An excessively humid and warm environment can contribute to the appearance of gray rot. If a plant suffers from this disease, characteristic dark spots of mold appear on its leaf blades. Affected foliage inevitably falls off after some time. To solve this serious problem, reduce humidity, remove damaged parts of the flower, and resort to fungicide treatment (Fundazol is the most effective).

If you notice that small red-brown tubercles have appeared on the lower half of the leaves, this will indicate that the plant is suffering from one of the most serious and dangerous diseases - rust. In this case, you definitely need to get rid of the affected areas, or better yet, the entire flower as a whole.

Whiteflies can carry the dangerous mosaic virus. In fuchsia, it provokes the formation of light mosaic-type spots on the foliage. The leaf plates become deformed, crowd together and fall off.

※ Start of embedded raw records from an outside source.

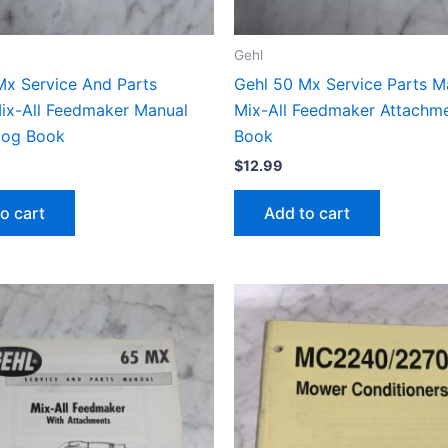
Gehl
Mx Service And Parts
Gehl 50 Mx Service Parts M
ix-All Feedmaker Manual
Mix-All Feedmaker Attachme
alog Book
Book
$
12.99
o cart
Add to cart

At the moment, no treatment for mosaic has been developed, so the grower can only destroy the damaged crop.

To prevent attacks by dangerous viruses and pests, all purchased cuttings and seedlings must be inspected with the utmost care and also quarantined (at least for 2 weeks).

How to prepare cuttings for propagation

For breeding from fuchsia they take:

  • shoot tips 5-8 cm with 2-4 internodes;
  • stem tips about 2 cm;
  • cuttings from any part of a green, partially or completely lignified branch with several internodes, up to 15 cm long.

Use a sterile, sharp instrument. The cut is made obliquely, below the node, by how much - it doesn’t really matter, the roots are formed anywhere. A couple of leaves at the base are removed along with the petioles. Air dry for 10-30 minutes.

If fuchsia is rooted in water, remove the plates on the second internode from the bottom. When planting in a substrate, simply shorten it by half.

The buds (if any) must be plucked out, otherwise the plant will not produce lower shoots.

The thick woody cuttings remaining after the main pruning often have no leaves at all. They are simply divided into pieces with 2-4 internodes and immediately planted.